=== Texto proporcionado ===
________________________________________

Con la paz del Rey se había instalado en
Atenas una visión más serena de las posibilidades de acción en política
exterior. Los sueños de restablecer la antigua hegemonía por el momento habían
concluido; ahora los atenienses intentaban organizarse de nuevo, ateniéndose a
las condiciones marco de la paz del Rey. Pero esto no significó en modo alguno
una paralización de la política exterior. Con el estricto mantenimiento de los
compromisos aceptados en la paz del Rey, Atenas adoptó en política exterior un
rumbo posibilista, pero intentando sondear los límites de lo factible. El
arquitecto de esta nueva política fue Calístrato, del «demos» ático de
Aphidnai. Él supo comprometer a los atenienses con una política que rechazaba
en principio las exageradas veleidades de gran potencia, pero que aspiraba con
buen tino a conseguir una posición dirigente en el concierto de las potencias.
Mientras que los espartanos, remitiéndose a la cláusula de autonomía de la paz
del Rey, lo apostaron todo a destruir cualquier concentración de poder
antiespartano y a extender su propio ámbito de influencia a toda Grecia hasta
Macedonia y la Calcídica con una deliberada atomización del mundo de la polis,
los atenienses se esforzaron sobre todo por consolidar sus relaciones
exteriores con los estados del Egeo oriental. Debido a su dependencia de las
grandes rutas del comercio de cereales hacia el territorio del mar Negro y de
Egipto, pasando por el Dodecaneso, Atenas estaba obligada a mantener su
influencia en esta región hasta donde fuera posible, incluso después del
387-386 a. C.
Ciertamente la reanudación de las
relaciones directas con las antiguas polis aliadas de la costa de Asia Menor
era impensable, pero la autonomía que garantizaba a todos los demás estados la
paz del Rey abría la posibilidad de seguir cultivando al menos los viejos
vínculos entre Atenas y los estados insulares situados frente a la costa.
Después de concertar una alianza con el reino tracio de los odrisios en el
386-385 a. C., renovando de esa manera los tratados concertados por Trasíbulo
cuatro años antes, en el verano del 384 a. C. volvió a establecerse la alianza
entre Atenas y Quíos, aunque ahora con expresa referencia a las regulaciones de
la «paz del Rey» y la garantía de libertad y autonomía como base del tratado.
A comienzos de los años setenta, los
atenienses lograron extender todavía más su red de relaciones exteriores.

________________________________________

[Elementos para etiquetar regiones]
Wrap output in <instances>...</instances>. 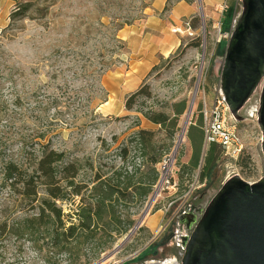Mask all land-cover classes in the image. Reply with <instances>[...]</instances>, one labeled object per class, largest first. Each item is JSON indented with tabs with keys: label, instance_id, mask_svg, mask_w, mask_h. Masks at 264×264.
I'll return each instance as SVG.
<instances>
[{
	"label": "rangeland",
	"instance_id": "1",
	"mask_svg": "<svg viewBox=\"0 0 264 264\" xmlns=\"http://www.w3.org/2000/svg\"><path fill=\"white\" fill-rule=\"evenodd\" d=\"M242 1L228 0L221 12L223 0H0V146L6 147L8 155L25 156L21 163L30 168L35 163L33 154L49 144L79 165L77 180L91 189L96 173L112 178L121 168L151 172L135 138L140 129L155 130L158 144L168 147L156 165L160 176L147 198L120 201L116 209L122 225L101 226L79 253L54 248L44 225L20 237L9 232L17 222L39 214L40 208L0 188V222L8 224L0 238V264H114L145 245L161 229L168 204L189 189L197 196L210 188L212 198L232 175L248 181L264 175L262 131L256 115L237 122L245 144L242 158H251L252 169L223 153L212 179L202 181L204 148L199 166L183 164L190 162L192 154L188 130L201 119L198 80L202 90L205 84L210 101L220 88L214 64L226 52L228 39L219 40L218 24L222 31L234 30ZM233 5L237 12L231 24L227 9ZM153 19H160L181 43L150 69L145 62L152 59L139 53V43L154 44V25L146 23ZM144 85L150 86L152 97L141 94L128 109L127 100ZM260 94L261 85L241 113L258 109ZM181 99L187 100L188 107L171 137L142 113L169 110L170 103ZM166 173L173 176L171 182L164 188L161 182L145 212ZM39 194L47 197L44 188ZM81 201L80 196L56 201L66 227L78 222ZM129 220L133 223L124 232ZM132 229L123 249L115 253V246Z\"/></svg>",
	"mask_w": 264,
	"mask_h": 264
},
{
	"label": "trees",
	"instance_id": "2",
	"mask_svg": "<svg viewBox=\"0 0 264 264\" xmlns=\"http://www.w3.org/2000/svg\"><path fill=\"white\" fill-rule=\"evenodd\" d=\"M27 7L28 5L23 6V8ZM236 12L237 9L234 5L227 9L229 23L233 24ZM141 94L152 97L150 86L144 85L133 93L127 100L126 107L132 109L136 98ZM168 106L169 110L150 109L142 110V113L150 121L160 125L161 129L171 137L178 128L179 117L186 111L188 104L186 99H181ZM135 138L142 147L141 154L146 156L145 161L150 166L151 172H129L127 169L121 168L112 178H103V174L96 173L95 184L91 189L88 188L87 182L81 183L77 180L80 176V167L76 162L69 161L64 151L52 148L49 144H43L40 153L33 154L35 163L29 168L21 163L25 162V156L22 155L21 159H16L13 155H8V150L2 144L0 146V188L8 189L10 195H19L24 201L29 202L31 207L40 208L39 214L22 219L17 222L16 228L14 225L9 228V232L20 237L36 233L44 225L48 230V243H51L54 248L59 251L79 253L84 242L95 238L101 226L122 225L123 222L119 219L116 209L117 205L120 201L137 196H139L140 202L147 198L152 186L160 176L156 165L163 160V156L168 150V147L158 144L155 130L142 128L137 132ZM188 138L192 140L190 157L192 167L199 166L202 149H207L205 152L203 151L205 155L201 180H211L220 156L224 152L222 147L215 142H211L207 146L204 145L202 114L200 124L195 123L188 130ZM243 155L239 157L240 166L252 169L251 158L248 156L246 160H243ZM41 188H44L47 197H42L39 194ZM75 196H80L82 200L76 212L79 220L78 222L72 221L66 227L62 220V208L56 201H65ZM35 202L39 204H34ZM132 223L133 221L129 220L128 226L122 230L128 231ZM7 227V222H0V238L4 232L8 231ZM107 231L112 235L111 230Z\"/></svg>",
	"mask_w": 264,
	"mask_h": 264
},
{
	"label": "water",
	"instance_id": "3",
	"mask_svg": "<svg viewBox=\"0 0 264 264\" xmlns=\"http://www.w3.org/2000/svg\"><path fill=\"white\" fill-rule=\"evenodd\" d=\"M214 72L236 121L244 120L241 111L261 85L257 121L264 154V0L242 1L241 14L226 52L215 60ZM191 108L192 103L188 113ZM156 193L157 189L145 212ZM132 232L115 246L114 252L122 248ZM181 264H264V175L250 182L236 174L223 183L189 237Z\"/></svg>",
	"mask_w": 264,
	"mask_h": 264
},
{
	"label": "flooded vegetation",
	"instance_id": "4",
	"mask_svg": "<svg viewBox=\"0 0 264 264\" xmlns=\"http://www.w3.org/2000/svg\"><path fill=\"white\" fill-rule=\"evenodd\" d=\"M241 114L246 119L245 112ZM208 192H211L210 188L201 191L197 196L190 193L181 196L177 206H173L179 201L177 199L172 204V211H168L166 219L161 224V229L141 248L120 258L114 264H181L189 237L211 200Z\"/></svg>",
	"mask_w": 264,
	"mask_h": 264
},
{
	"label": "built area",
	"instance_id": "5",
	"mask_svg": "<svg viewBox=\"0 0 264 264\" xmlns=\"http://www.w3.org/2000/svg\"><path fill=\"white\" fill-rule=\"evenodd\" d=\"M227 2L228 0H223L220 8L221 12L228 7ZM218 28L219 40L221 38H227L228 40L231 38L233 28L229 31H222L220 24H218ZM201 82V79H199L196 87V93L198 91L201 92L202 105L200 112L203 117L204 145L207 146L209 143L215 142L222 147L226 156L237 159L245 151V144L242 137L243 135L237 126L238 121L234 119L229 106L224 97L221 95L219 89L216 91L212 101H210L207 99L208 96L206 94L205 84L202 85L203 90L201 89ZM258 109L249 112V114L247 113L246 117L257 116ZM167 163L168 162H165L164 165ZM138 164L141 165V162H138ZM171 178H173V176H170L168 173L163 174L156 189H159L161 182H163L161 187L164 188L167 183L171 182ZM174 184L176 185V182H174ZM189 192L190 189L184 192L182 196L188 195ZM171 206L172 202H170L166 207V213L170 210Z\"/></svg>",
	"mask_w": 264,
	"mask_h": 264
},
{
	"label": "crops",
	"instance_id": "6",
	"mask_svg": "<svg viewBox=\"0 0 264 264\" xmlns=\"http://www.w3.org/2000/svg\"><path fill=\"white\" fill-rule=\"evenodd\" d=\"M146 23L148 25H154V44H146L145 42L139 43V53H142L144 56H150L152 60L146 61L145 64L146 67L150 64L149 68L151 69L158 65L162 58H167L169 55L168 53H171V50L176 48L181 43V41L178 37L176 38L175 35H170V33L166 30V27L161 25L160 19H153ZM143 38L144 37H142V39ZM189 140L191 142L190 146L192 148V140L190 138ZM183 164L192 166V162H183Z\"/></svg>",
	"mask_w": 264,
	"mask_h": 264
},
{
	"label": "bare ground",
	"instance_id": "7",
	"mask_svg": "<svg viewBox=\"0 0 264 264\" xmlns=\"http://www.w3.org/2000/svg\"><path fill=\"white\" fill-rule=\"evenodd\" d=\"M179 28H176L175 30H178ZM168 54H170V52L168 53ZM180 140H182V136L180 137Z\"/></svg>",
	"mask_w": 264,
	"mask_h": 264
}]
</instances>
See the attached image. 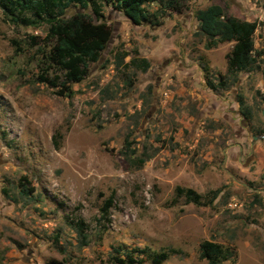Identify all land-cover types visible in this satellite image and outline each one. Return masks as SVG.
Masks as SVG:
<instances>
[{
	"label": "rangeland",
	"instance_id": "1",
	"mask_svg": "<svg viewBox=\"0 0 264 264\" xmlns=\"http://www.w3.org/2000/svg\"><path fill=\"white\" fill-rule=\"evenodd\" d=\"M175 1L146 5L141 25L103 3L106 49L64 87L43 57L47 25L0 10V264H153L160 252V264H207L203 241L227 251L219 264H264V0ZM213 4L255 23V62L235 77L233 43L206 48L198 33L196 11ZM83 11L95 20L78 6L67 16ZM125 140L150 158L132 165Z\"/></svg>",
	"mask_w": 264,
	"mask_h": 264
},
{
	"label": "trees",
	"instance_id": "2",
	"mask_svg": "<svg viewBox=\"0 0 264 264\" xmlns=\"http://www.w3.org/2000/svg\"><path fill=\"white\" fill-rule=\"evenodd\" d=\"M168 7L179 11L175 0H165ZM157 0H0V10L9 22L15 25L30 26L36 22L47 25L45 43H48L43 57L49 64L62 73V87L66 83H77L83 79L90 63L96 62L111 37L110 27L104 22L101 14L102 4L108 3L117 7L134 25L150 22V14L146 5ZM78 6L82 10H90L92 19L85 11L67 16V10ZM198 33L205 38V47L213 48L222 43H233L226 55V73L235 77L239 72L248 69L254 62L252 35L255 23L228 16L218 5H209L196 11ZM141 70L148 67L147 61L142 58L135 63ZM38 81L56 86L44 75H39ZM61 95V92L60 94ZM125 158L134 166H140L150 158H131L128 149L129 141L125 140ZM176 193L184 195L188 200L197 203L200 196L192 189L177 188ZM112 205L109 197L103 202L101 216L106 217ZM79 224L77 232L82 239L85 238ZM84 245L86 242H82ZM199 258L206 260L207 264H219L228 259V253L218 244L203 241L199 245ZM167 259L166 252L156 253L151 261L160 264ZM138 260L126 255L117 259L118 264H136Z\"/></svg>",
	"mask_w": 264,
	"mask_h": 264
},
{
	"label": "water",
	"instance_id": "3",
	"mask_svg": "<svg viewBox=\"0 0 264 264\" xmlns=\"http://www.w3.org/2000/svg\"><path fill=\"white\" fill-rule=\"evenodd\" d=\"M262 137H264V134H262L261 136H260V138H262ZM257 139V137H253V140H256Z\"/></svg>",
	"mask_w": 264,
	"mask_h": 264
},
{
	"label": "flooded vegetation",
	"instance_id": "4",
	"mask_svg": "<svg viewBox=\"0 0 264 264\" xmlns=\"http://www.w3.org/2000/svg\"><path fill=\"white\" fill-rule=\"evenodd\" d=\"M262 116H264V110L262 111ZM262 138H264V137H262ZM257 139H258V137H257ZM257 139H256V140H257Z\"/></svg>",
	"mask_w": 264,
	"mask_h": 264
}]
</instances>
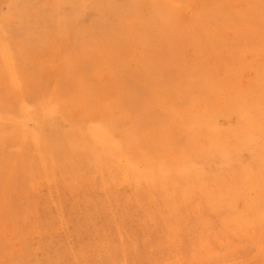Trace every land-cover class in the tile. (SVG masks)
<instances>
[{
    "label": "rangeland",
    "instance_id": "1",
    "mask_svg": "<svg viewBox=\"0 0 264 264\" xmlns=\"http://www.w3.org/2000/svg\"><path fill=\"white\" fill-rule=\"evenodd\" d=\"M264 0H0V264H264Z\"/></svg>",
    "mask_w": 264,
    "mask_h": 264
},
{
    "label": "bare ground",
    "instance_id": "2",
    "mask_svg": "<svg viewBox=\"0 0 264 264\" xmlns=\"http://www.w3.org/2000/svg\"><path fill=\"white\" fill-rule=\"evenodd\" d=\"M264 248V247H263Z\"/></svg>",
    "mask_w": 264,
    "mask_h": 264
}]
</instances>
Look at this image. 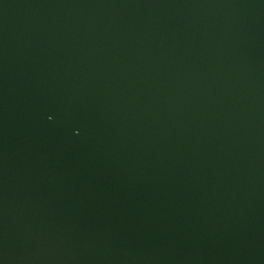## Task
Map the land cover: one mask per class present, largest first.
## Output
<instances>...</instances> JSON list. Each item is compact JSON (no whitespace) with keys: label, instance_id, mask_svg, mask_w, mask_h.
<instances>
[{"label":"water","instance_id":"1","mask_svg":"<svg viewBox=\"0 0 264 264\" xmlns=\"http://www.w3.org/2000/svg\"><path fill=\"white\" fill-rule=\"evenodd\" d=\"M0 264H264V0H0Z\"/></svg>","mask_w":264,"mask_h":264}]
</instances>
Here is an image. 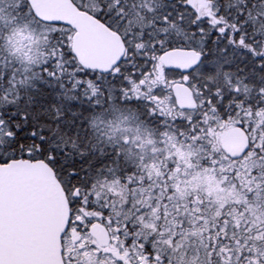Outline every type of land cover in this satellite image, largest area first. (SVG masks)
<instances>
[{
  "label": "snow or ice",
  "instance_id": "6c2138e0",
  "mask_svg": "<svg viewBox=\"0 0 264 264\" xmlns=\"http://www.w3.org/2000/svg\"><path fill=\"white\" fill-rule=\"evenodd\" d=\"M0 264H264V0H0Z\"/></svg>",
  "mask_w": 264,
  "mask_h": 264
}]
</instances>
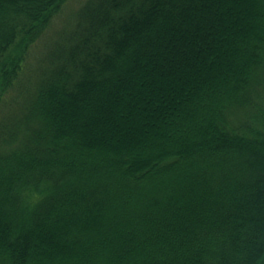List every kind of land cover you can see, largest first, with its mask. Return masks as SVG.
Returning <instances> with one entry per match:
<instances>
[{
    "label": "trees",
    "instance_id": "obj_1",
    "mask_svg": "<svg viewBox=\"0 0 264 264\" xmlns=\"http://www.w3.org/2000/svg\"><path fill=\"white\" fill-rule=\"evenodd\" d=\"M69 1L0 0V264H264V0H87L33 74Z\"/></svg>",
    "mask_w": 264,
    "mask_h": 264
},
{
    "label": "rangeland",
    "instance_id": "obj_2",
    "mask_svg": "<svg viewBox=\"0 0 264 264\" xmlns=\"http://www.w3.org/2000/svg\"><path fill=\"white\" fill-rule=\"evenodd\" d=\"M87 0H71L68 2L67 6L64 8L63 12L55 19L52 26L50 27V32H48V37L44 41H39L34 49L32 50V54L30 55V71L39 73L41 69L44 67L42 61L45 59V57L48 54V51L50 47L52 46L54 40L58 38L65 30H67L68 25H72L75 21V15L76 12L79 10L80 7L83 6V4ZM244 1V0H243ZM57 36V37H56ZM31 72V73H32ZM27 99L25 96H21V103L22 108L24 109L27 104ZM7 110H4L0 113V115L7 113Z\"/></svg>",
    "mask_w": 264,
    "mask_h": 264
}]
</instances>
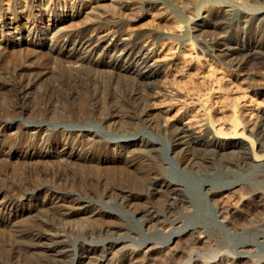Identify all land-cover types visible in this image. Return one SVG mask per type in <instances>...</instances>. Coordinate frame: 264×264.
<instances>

________________________________________

=== Qué hacer ===
a) Transcribe del texto sobre la política exterior de Atenas el fragmento entre "Ciertamente la reanudación" y "a la costa.", ambos incluidos.
b) Según el texto sobre la política exterior de Atenas, ¿es cierta cada una de estas afirmaciones? (i) Calístrato fue el arquitecto de la nueva política. (ii) Los atenienses retomaron las relaciones directas con las antiguas polis aliadas de la costa de Asia Menor. (iii) En el verano del 384 a. C. se volvió a establecer la alianza entre Atenas y Quíos. Contesta sí o no a cada una y cita las palabras del texto que lo deciden.
No hace falta usar el listado para nada.

=== Respuestas ===
a)
Ciertamente la reanudación de las
relaciones directas con las antiguas polis aliadas de la costa de Asia Menor
era impensable, pero la autonomía que garantizaba a todos los demás estados la
paz del Rey abría la posibilidad de seguir cultivando al menos los viejos
vínculos entre Atenas y los estados insulares situados frente a la costa.

b)
(i) Sí: "El arquitecto de esta nueva política fue Calístrato".
(ii) No: "la reanudación de las relaciones directas con las antiguas polis aliadas de la costa de Asia Menor era impensable".
(iii) Sí: "en el verano del 384 a. C. volvió a establecerse la alianza entre Atenas y Quíos".